Excellent connaisseur des techniques d’écriture musicale, Benevoli puise prudemment quelques tournures dramatiques dans la panoplie du madrigalisme. Ainsi, descendit (est descendu des cieux) glisse sur une ligne mélodique descendante. De même, des vocalises font vibrer cum gloria (dans sa gloire) tandis que d’incessantes répétitions se répandent de voix en voix pour figurer le règne sans fin du Christ (cujus regni non erit finis). Et que dire de la constance avec laquelle il surligne et apostolicam Ecclesiam (l’église apostolique), l’année même où le pape Alexandre VII définissait l’hérésie dans sa bulle Gratia Divina  afin de pouvoir mieux la combattre? Comme dans le monde protestant, la musique sacrée véhicule les dogmes et Benevoli se révèle ici un ardent militant de la cause catholique.

Deux courtes pièces couronnent la partition. Un fugato emporte un Sanctus ardent auquel les trombones donnent un air de majesté. L’Agnus Dei est construit exactement selon le même patron et exalte quasiment la même ligne mélodique. Peut-être est-il simplement habité par davantage de dévotion.

Au terme de cette messe reconstituée, l’antienne Domus mea bercée par le plain-chant et le Ricercar de Froberger résument, en quelque sorte, le contexte de la composition de la Missa de Benevoli. La première est généralement chantée lors de la dédicace d’une église (en l’occurrence, la basilique Saint Pierre du Vatican) et le second commente la détresse d’une ville en proie à la maladie mais s’achève sur une note d’espoir, celle d’être assuré de la miséricorde divine. Elle se conclut donc sur un radieux Ite missa est.

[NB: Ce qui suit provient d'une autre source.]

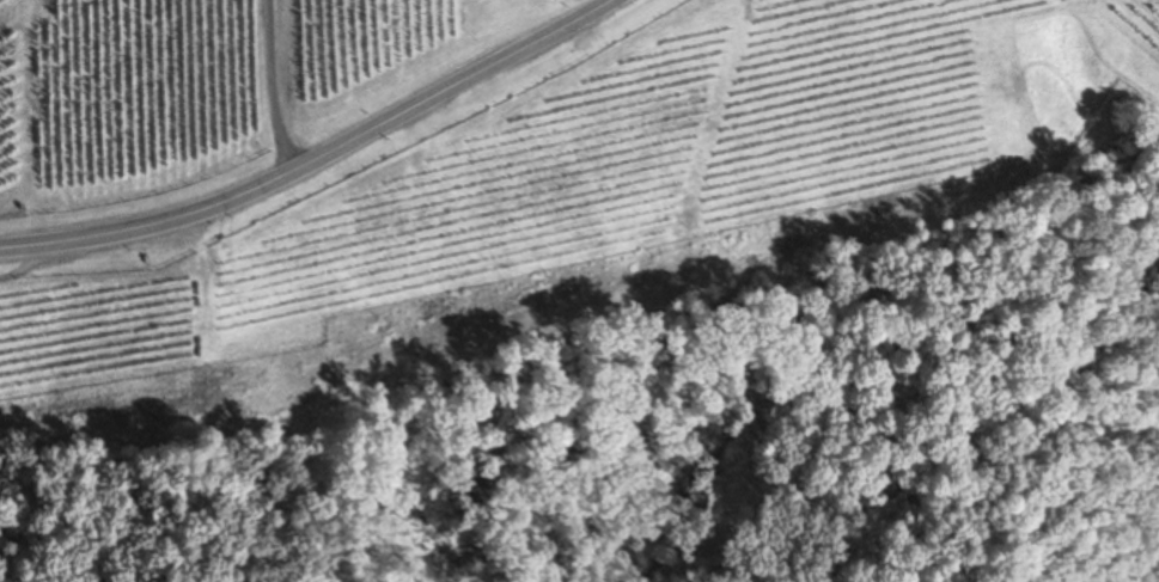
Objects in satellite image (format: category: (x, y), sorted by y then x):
road: (282, 86)
road: (323, 153)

La messe est dite. Mais, dans notre petite musique intérieure, continuent de résonner ces sonorités aux couleurs changeantes. Celles du plain-chant dont les unissons dépouillés et pourtant merveilleusement mélodieux offrent un espace à la spiritualité religieuse ou humaniste. Celles des chœurs vertigineux dans lesquels le fourmillement des voix pétrit finalement une harmonie opulente digne de l’une des capitales de la polyphonie sacrée.

Mais, lorsque ces harmonies s’éteignent, apparaît la seconde vertu de ce CD, celui d’un précieux témoignage historique. Nullement sur le tableau sombre de la pandémie car celui-ci est largement occulté par l’éclat de l’action de grâce. Hormis le titre affecté à la Missa et la peinture Piazza Mercatello durante la peste del 1656 de Domenico Gargiulo (1609 ?-1675) reproduite sur la jaquette, le trouble qu’a pu susciter l’épidémie n’apparaît qu’en filigrane. En revanche, tout mélomane curieux des pratiques liturgiques dans la basilique romaine au milieu du XVIIème siècle, y trouvera un intéressant et vibrant écho sonore.